- Sire: With Pleasure
- Grandsire: He Did
- Dam: Efficiency
- Damsire: Sweep All
- Sex: Stallion
- Foaled: 1955
- Country: United States
- Colour: Dark brown
- Breeder: Tilford Wilson and CT Houston
- Owner: Sunny Blue Farm
- Trainer: Vic Sovinski
- Record: 17: 3-6-3
- Earnings: US$128,375

Major wins
- Jersey Derby (1958) American Classic Race placing: Kentucky Derby 2nd (1958) Preakness Stakes 2nd (1958)

= Lincoln Road (horse) =

American-bred Thoroughbred racehorse

Lincoln Road (foaled in 1955) was an American Thoroughbred racehorse who won the 1958 Jersey Derby as a three-year-old. The son of With Pleasure is best remembered for his runner-up finishes in the 1958 Kentucky Derby and Preakness Stakes.

==Racing career==
Lincoln Road was owned by Chicago businessman Isaac Blumberg who raced the colt under the nom de course Sunny Blue Farm. Bloomberg and his trainer Vic Sovinski came back two years later to win the 1960 Kentucky Derby with Venetian Way.

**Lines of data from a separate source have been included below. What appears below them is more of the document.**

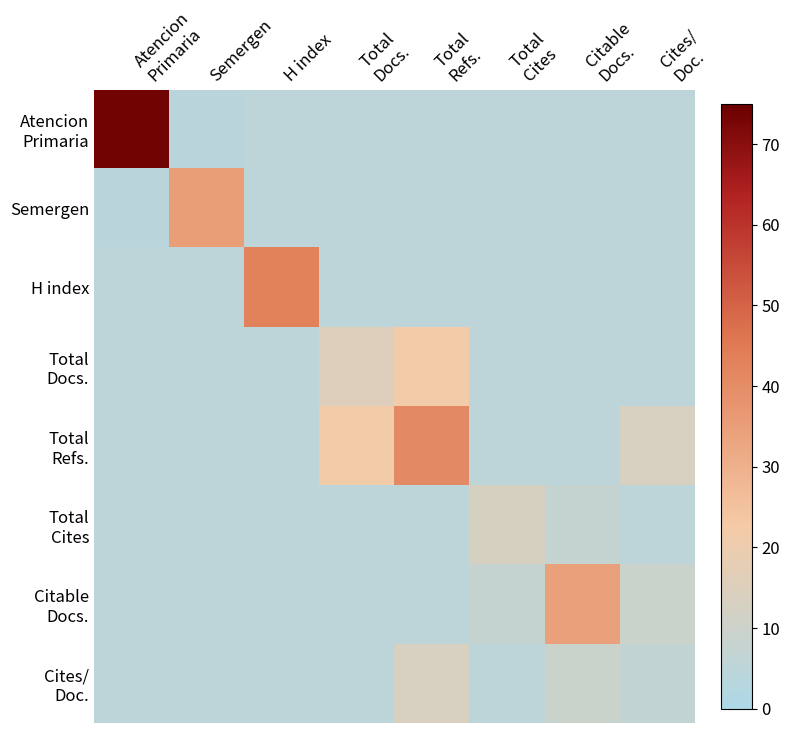

How many distinct data groups are displayed?

8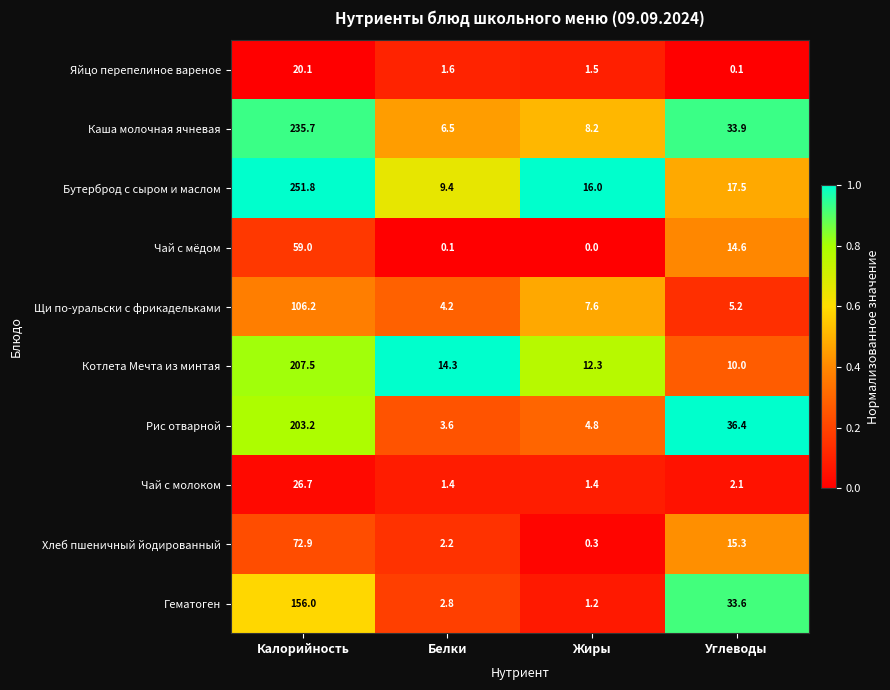

What is the maximum value shown in the chart?

251.8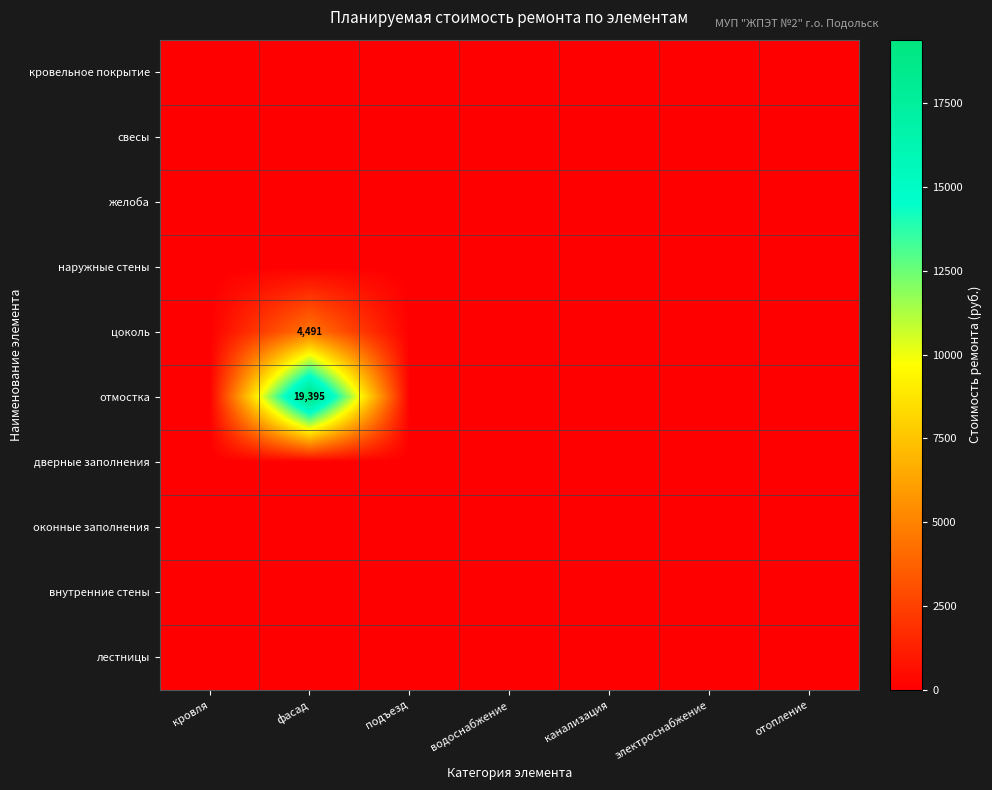

At which category is the sum across all series the highest?

фасад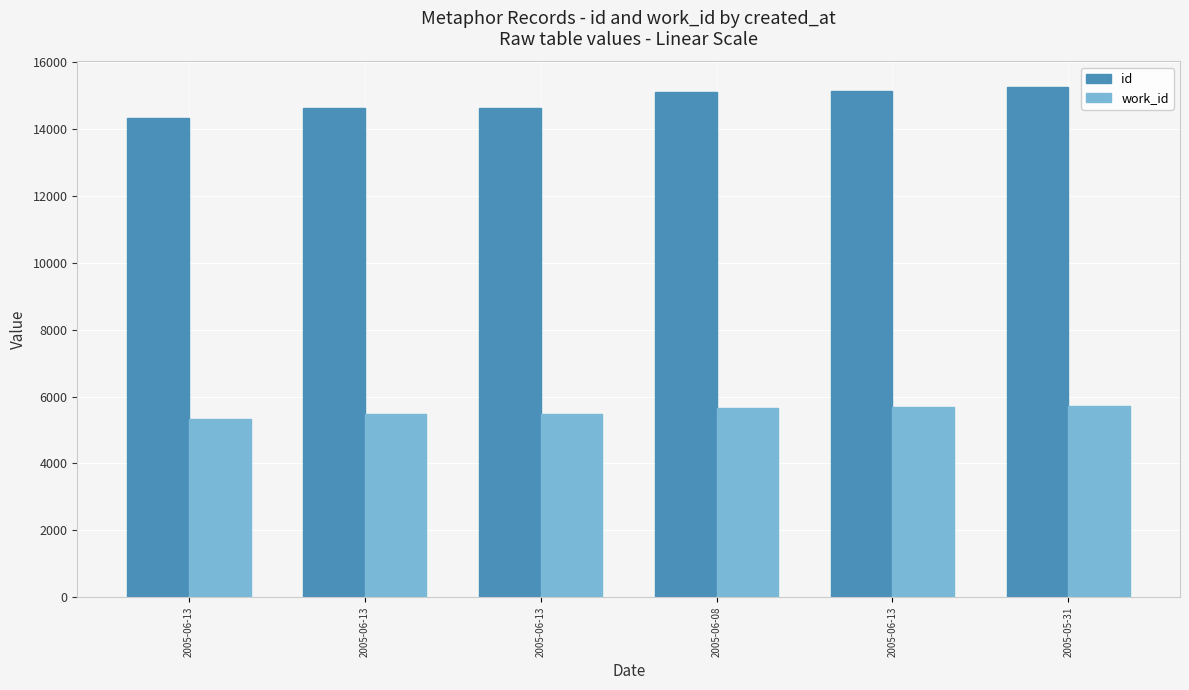

How many bars are there in each group?

2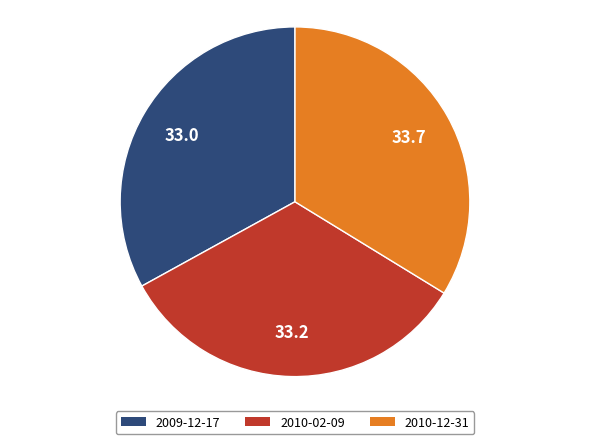

Combined, do 2009-12-17 and 2010-12-31 account for over 50%?

Yes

As a two-year-old, Lincoln Road broke his maiden in his third attempt and would win 2 of 7 starts. In 1958, at 3, he finished second seven times. In February, he placed second to Yemen in the Hutcheson Stakes at Gulfstream Park at seven furlongs. In April, he stretched out to a mile and one eighth and led most of the way but was caught at the wire and finished second again. This time he lost to Calumet Farm's Tim Tam in the Florida Derby, also at Gulfstream. Calumet Farm-owned Tim Tam went on to become a Dual Classic Winner and win divisional honors as the American Champion Three-Year-Old Male Horse. Next, in the Biscayne Bay Handicap, the favored Lincoln Road finished second to Belleau Chief, the same rival to whom he would finish third in the Stepping Stone Purse at Churchill Downs. Finishing fourth in that race was Silky Sullivan. On the first Saturday in May, Lincoln Road finished second again to Tim Tam in the Kentucky Derby at Churchill Downs.

Two weeks later, Lincoln Road was listed as the fourth choice in a field of twelve stakes-winning colts in the second jewel of the Triple Crown, the 83rd running of Preakness Stakes at Pimlico Race Course in Baltimore, Maryland, on May 17, 1958. Derby winner Tim Tam was listed as even money, Jewel's Reward was 3:1, closer Silky Sullivan was third choice at 6:1, and Lincoln Road was listed at 8:1. Starting from post position ten, Lincoln Road broke well and set fast fractions on the lead of :23 flat, :46-2/5 and 1:11-3/5. He led by a half length rounding the clubhouse turn and then drew clear down the backstretch by two lengths. Around the final turn, he was heavily restrained by jockey C. Rogers but widened his lead to three lengths. In the stretch, Tim Tam bore down and won by one and a quarter lengths. Lincoln Road finished three and a half lengths in front of third-place finisher Gone Fishin.

After his Triple Crown exploits, Lincoln Road would earn his stakes win with a front-running victory in the Jersey Derby over Talent Show. In his next start, he would lose in a photo to Terra Firma in the Stars And Stripes Handicap at Arlington Park in Chicago, Illinois. Never out of the money at three in 10 starts, his racing career was now over.